Kannst du aus dem Katalogeintrag zur Fritzlarer Stiftskirche die Stelle wortgetreu extrahieren, die bei den Wörtern „Inventar Nr.: L“ beginnt und nach „Schwarz und Graphit)“ endet?

Auszug:
● ● ● ● ●

|<<   <<<<   13 / 20   >>>>   >>|

3.33.4.10 - Fritzlar, ehem. Stiftskirche St. Peter, Entwurf zur Umgestaltung von Pfarraltar und Aufgang zum Chor, Ansicht



3.33.4.10 - Fritzlar, ehem. Stiftskirche St. Peter, Entwurf zur Umgestaltung von Pfarraltar und Aufgang zum Chor, Ansicht


Inventar Nr.: L GS 18227
Bezeichnung: Fritzlar, ehem. Stiftskirche St. Peter, Entwurf zur Umgestaltung von Pfarraltar und Aufgang zum Chor, Ansicht
Künstler: Hugo Schneider (1841 - 1925)
Datierung: 1882
Geogr. Bezug: Fritzlar
Technik: Feder in Schwarz
Träger: Papier
Wasserzeichen: -
Maße: 62,7 x 93,8 cm (Blattmaß)
Maßstab: bezifferter Maßstab mit Maßeinheit "m"
Beschriftungen: oben rechts: "- Blatt: 5 -" (Graphit)
unten rechts: "Hugo Schneid / Cassel 1 / Zum Kostenanschlag im / vom April 1882" (Feder in Schwarz und Graphit)


Katalogtext:
Die lavierte, an den Rändern beschnittene Federzeichnung zeigt ein Kernstück der von Schneider geplanten Neuausstattung der Stiftskirche in Fritzlar, den neuen Pfarraltar in der Mittelachse der Kirche vor den Stufen zum hohen Chor. Auf eine Lösung an dieser Stelle legte die Gemeinde größten Wert.

● ● ● ● ●

Zu prüfende Daten:

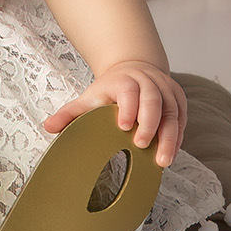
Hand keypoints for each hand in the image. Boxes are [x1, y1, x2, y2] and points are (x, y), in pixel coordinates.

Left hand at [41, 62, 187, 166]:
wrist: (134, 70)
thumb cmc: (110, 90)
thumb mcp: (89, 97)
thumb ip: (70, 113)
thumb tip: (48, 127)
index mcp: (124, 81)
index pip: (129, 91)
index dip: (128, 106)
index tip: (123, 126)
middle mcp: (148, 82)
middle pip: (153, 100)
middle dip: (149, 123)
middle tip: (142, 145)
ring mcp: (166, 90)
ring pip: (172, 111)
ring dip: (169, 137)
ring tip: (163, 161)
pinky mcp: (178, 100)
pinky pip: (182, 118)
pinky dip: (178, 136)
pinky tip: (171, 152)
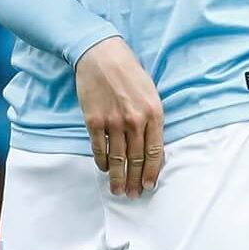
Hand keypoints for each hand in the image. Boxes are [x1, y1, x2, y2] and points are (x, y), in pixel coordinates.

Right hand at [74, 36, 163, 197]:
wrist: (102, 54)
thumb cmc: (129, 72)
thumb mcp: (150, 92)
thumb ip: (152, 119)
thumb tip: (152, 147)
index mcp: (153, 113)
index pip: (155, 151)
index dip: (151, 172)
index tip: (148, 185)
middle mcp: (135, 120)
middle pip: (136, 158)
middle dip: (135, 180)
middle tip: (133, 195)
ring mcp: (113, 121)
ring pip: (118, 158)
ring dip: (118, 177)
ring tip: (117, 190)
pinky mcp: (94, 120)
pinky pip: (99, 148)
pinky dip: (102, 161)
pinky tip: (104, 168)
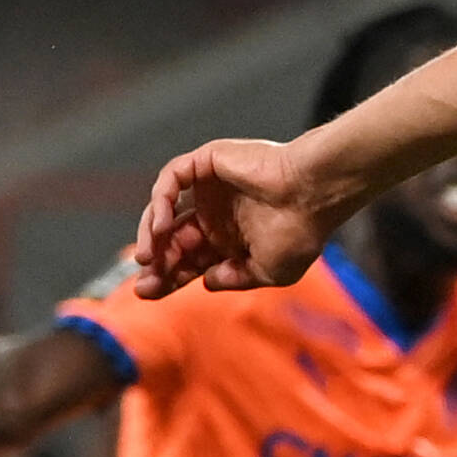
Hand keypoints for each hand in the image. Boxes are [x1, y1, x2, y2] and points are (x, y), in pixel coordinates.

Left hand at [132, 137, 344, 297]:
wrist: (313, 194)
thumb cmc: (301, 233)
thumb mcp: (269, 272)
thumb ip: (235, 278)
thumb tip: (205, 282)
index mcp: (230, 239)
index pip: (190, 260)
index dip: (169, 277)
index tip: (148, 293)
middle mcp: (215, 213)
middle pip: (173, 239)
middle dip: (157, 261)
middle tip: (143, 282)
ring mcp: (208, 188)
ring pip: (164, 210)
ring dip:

● ● ● ● ●

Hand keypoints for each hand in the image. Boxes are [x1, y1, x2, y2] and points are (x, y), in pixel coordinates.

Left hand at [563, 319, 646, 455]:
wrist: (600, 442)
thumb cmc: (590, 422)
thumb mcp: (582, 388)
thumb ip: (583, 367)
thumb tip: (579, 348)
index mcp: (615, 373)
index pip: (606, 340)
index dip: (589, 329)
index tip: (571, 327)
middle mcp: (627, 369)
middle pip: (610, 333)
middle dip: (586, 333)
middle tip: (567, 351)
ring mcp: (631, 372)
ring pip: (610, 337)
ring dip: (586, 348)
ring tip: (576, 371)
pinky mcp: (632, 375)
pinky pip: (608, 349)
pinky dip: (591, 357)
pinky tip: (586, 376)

● ● ● ● ●

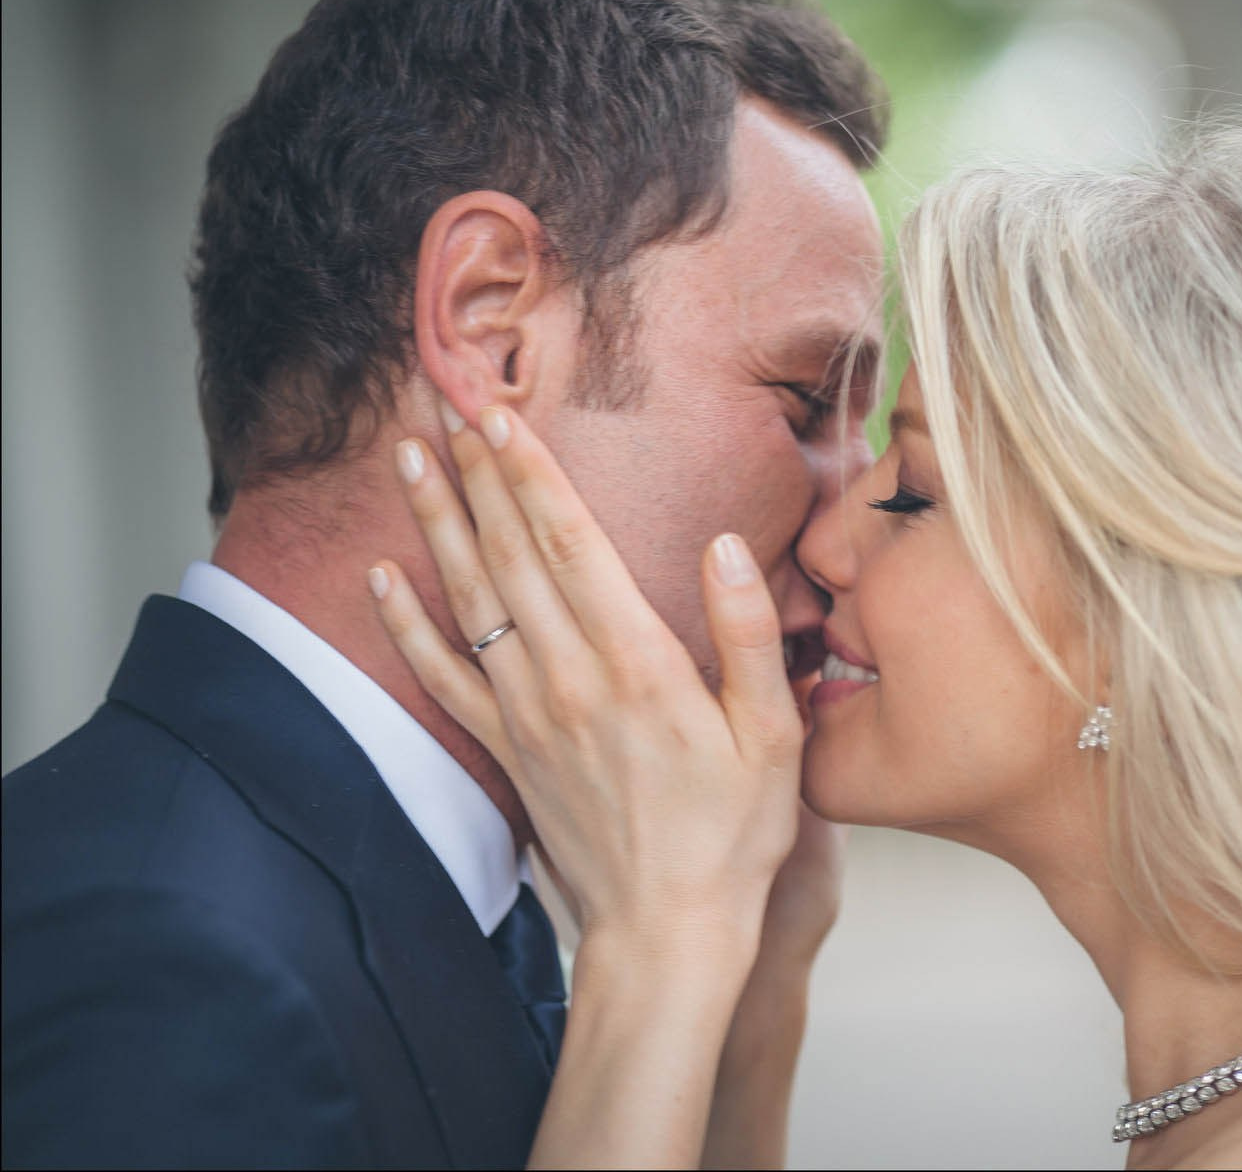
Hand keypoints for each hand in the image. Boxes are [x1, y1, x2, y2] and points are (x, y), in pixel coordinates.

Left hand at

● ● ● ● ●

Antwortfeld:
Inventar Nr.: L GS 18227
Bezeichnung: Fritzlar, ehem. Stiftskirche St. Peter, Entwurf zur Umgestaltung von Pfarraltar und Aufgang zum Chor, Ansicht
Künstler: Hugo Schneider (1841 - 1925)
Datierung: 1882
Geogr. Bezug: Fritzlar
Technik: Feder in Schwarz
Träger: Papier
Wasserzeichen: -
Maße: 62,7 x 93,8 cm (Blattmaß)
Maßstab: bezifferter Maßstab mit Maßeinheit "m"
Beschriftungen: oben rechts: "- Blatt: 5 -" (Graphit)
unten rechts: "Hugo Schneid / Cassel 1 / Zum Kostenanschlag im / vom April 1882" (Feder in Schwarz und Graphit)